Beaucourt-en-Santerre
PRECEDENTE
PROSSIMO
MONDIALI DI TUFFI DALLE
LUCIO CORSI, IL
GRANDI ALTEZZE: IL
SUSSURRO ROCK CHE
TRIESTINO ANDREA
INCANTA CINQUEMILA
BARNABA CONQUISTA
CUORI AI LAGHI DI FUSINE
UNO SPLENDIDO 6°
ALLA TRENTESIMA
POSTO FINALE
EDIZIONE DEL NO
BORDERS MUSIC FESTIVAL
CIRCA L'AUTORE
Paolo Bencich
===
- EXERCISE DETAILS -
The full listing above is to be given again exactly.

- ANSWER SECTION -
Beaucourt-en-Santerre
PRECEDENTE
PROSSIMO
MONDIALI DI TUFFI DALLE
LUCIO CORSI, IL
GRANDI ALTEZZE: IL
SUSSURRO ROCK CHE
TRIESTINO ANDREA
INCANTA CINQUEMILA
BARNABA CONQUISTA
CUORI AI LAGHI DI FUSINE
UNO SPLENDIDO 6°
ALLA TRENTESIMA
POSTO FINALE
EDIZIONE DEL NO
BORDERS MUSIC FESTIVAL
CIRCA L'AUTORE
Paolo Bencich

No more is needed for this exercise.